Позвонила Н. И.: "Вы уже видели Ахматову – дважды в одни день. Можно и привыкнуть. Анна Андреевна хочет поехать за город. Я сегодня не могу повезти ее. Позвоните ей, повезите. Вот номер телефона".

Ахматова тогда остановилась у своей знаменитой приятельницы, на Садовом кольце, рядом с площадью Маяковского.

Глубокое чувство обреченности овладело мной. В этом не было мистики. Был автомеханик Иван Иванович, гений своего дела, он сурово учил меня ездить, менять колесо за пять минут – не дольше! Заклеивать мылом бензобак – в случае протечки (мыло – было). Но вот когда "иглу заливает бензином", – он мог это исправить, я уже ничего не могла поправить.

Позвонила по указанному телефону. Великий голос (я всегда слышу: "Дорога не скажу куда…") ответил: "Благодарю Вас. Жду Вас в двенадцать часов. В полдень".

Я понимала, что не в полночь. Не понимала: что надеть? В уме стояло воспоминание: Чехов едет к Толстому в Гаспру, думает: что надеть? (описано Буниным).

Надела то, что под руку попалось: синие узкие брюки, оранжевый свитер, это уже входило в обреченность. Ровно в полдень (помедлив возле дома) поднялась, позвонила в дверь.

Прекрасная дама, в черном платье, встретила меня, справедливо-брезгливо оглядела меня, сказала: "Анна Андреевна ждет Вас. Вы умеете это делать?" (изящными запястьями изобразила руль автомобиля).

Плохие предчувствия крепчали, хороших не бывает.

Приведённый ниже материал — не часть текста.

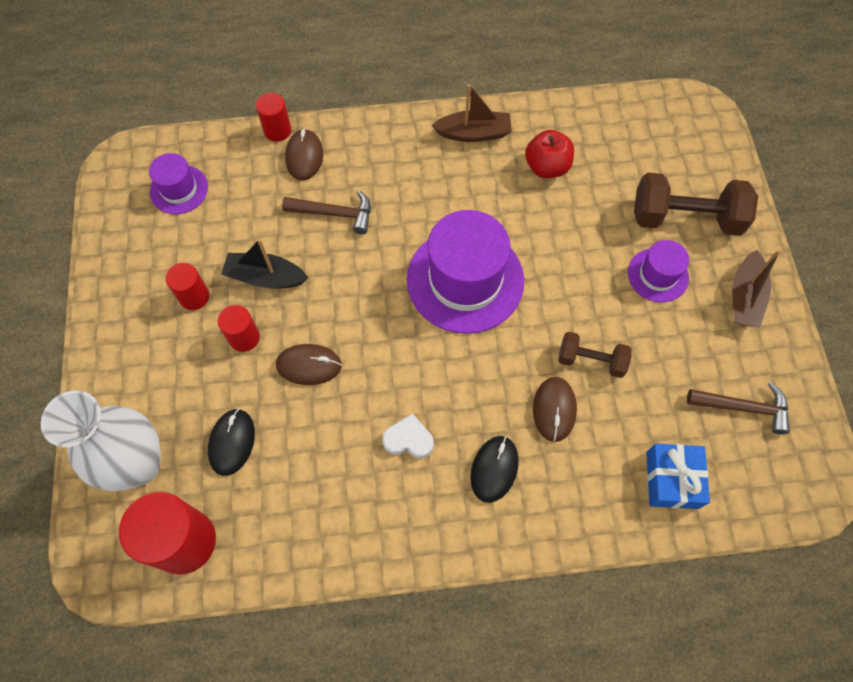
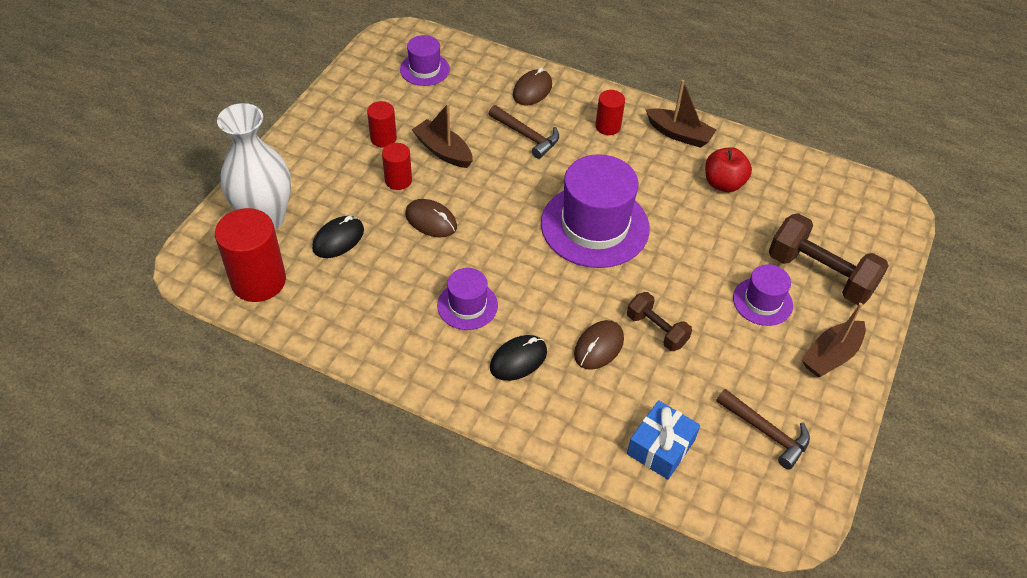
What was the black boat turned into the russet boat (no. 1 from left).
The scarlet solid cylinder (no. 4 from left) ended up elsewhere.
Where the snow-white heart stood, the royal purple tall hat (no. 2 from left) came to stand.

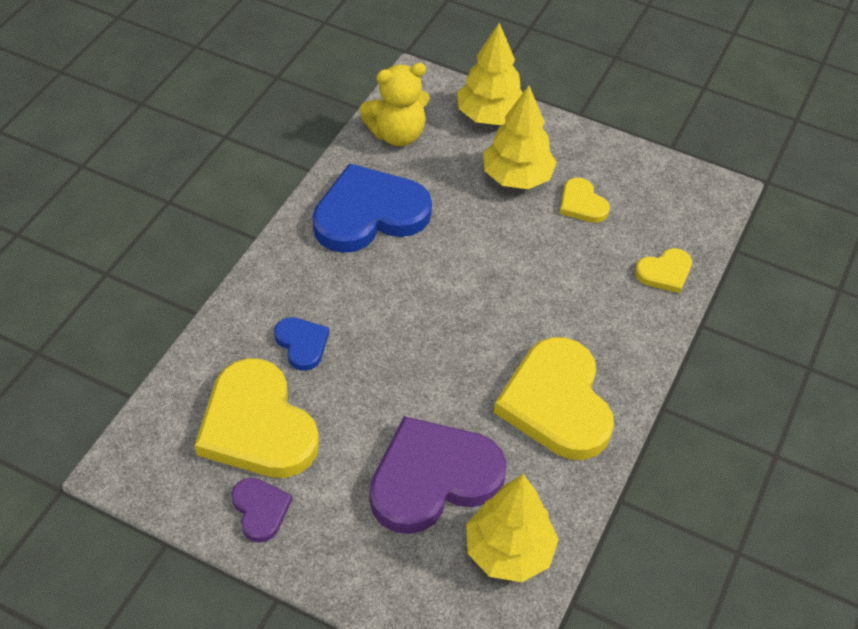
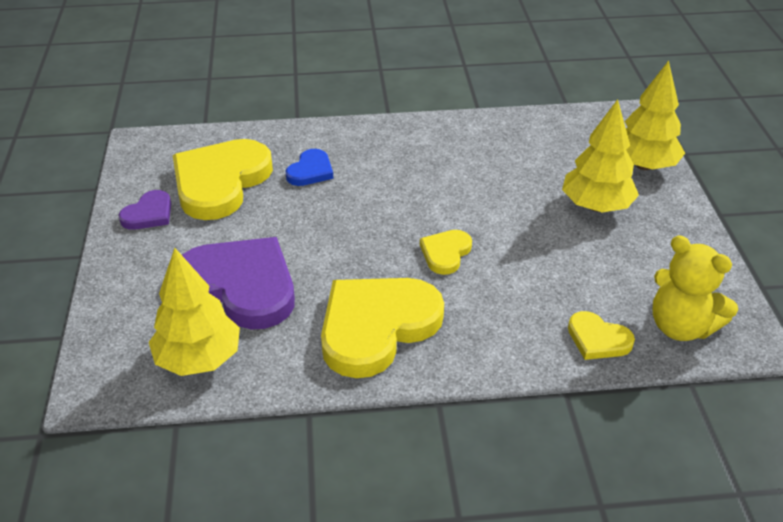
The second view lost the royal blue heart (no. 2 from left).
The golden teddy ended up elsewhere.
The golden heart (no. 3 from left) ended up elsewhere.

Вышла Ахматова, в черном платье.

Сине-оранжевая, я опять держала ее локоть, плавно-громоздко мы спустились по лестнице, я открыла дверь автомобиля, села за руль. У следующего перекрестка (при повороте на Петровку) машина остановилась навсегда. Это и была игра иглы с бензином. Я сидела, ничего не делая. Мешала проехать грузовику, водитель кричал: "Баба за рулем! Две дуры – молодая и старая!"